- **Task to carry out**
Give everything from the line containing "scientific name: Aesculus californica" down to the end of the entries below as a numbered list, omitting any blank lines.

>> START Records supplied

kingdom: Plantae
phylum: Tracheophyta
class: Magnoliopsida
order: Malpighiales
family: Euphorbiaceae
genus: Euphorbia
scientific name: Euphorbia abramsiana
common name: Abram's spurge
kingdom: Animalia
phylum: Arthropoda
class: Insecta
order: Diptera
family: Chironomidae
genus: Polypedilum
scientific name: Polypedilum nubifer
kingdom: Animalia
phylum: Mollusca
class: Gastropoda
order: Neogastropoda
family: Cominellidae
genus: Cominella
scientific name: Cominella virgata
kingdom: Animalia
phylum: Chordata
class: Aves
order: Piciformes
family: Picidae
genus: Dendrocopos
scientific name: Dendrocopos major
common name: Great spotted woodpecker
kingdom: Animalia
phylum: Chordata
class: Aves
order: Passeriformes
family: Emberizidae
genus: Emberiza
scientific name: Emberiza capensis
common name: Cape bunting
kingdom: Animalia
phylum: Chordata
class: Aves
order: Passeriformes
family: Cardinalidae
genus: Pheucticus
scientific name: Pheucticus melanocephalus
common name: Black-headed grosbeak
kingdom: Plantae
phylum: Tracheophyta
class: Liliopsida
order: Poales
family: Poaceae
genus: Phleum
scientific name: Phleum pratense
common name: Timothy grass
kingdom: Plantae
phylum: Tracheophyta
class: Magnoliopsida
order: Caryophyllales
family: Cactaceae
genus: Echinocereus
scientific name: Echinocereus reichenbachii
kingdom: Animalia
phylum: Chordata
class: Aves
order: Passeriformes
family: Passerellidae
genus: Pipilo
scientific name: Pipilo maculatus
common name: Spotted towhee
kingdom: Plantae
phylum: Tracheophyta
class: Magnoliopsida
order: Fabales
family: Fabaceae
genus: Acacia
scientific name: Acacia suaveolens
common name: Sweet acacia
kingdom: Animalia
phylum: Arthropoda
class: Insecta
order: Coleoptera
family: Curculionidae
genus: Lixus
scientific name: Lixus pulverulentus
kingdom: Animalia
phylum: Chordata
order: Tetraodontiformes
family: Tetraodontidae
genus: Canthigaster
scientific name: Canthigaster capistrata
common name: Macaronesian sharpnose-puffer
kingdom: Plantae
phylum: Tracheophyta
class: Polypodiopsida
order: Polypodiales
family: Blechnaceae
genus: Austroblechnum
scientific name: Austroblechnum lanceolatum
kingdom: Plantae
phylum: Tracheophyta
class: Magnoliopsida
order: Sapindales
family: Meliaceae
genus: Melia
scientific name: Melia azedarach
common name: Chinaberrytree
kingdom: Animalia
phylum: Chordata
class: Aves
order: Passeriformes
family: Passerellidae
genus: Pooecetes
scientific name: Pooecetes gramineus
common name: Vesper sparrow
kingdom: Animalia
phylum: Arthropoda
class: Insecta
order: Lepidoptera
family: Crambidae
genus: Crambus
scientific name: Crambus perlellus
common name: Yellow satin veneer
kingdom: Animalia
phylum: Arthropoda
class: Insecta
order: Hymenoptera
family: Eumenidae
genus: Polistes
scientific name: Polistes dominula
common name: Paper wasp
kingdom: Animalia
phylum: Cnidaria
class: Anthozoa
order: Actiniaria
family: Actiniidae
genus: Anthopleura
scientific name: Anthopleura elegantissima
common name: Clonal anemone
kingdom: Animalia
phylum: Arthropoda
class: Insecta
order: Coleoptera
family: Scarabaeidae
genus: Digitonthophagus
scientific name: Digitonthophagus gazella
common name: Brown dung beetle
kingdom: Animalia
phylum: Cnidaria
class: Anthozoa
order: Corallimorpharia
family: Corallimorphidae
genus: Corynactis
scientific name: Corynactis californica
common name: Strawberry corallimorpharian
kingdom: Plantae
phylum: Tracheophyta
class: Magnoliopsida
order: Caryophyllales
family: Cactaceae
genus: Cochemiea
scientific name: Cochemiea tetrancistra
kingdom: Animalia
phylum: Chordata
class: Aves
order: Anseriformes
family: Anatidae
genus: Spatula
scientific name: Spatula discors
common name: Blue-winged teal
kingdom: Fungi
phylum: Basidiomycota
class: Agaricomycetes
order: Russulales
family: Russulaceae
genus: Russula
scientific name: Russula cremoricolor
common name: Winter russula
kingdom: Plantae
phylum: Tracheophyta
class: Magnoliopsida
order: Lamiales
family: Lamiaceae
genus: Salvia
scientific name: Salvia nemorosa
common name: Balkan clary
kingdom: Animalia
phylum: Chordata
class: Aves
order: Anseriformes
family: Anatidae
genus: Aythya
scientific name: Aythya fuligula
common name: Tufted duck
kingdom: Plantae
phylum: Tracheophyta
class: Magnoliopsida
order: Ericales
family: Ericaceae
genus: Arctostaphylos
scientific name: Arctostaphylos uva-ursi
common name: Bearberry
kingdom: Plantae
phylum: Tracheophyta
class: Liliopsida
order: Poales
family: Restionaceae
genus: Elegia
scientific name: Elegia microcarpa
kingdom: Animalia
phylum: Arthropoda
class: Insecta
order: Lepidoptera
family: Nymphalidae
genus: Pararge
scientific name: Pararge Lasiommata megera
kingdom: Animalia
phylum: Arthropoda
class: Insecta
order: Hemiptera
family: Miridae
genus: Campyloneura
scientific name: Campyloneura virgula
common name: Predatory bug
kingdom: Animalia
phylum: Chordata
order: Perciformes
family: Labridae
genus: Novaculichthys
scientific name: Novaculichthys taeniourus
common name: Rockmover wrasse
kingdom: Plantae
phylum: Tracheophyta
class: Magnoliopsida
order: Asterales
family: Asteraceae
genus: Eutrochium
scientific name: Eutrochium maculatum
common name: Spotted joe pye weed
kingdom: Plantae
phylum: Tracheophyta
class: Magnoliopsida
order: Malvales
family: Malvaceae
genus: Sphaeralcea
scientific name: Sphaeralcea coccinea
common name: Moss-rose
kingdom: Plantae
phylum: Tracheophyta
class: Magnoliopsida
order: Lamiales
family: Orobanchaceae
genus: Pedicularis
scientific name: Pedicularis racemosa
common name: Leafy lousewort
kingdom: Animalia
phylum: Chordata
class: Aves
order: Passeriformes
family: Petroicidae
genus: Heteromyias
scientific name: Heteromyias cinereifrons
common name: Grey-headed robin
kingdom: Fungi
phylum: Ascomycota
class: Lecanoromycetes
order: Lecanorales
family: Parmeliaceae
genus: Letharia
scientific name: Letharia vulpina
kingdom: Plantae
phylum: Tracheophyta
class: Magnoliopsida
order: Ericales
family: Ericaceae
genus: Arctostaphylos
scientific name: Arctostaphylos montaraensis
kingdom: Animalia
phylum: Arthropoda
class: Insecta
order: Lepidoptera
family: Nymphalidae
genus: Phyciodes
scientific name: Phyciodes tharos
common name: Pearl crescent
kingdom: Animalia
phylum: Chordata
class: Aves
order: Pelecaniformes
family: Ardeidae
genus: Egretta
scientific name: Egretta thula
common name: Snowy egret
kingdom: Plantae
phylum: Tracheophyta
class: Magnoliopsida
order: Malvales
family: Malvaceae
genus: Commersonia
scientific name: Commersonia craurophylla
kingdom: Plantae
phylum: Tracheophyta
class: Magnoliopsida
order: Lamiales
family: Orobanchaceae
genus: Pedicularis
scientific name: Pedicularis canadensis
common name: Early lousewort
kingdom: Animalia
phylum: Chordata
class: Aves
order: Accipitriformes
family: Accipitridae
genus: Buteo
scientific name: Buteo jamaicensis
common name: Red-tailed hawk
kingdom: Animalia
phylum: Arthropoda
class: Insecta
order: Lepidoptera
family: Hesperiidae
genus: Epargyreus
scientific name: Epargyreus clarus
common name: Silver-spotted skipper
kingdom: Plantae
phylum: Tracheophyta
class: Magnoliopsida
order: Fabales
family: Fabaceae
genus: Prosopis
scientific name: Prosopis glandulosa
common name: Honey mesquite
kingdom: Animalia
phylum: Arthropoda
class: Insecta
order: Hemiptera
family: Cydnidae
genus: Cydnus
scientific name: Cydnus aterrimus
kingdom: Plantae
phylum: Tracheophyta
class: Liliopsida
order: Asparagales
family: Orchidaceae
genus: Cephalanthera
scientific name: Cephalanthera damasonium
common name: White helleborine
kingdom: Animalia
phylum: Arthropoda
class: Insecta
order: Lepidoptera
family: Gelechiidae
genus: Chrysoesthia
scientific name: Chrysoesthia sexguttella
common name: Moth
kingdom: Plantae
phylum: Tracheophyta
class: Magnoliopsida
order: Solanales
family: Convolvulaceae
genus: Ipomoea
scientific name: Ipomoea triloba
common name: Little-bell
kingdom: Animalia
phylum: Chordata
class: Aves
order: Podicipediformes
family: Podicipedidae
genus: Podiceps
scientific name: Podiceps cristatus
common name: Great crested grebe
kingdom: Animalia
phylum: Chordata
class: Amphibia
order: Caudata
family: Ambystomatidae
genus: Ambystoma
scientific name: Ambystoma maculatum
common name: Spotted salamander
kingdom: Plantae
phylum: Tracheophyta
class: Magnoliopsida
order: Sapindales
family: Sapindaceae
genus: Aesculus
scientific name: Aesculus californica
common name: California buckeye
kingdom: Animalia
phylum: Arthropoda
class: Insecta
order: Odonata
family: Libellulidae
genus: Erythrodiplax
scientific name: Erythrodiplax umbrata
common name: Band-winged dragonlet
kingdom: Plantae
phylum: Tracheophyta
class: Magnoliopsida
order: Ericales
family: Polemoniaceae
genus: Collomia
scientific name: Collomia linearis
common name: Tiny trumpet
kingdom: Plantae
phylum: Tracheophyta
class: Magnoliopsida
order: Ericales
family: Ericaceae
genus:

>> END Records supplied

- **Result for this task**
1. scientific name: Aesculus californica
2. common name: California buckeye
3. kingdom: Animalia
4. phylum: Arthropoda
5. class: Insecta
6. order: Odonata
7. family: Libellulidae
8. genus: Erythrodiplax
9. scientific name: Erythrodiplax umbrata
10. common name: Band-winged dragonlet
11. kingdom: Plantae
12. phylum: Tracheophyta
13. class: Magnoliopsida
14. order: Ericales
15. family: Polemoniaceae
16. genus: Collomia
17. scientific name: Collomia linearis
18. common name: Tiny trumpet
19. kingdom: Plantae
20. phylum: Tracheophyta
21. class: Magnoliopsida
22. order: Ericales
23. family: Ericaceae
24. genus:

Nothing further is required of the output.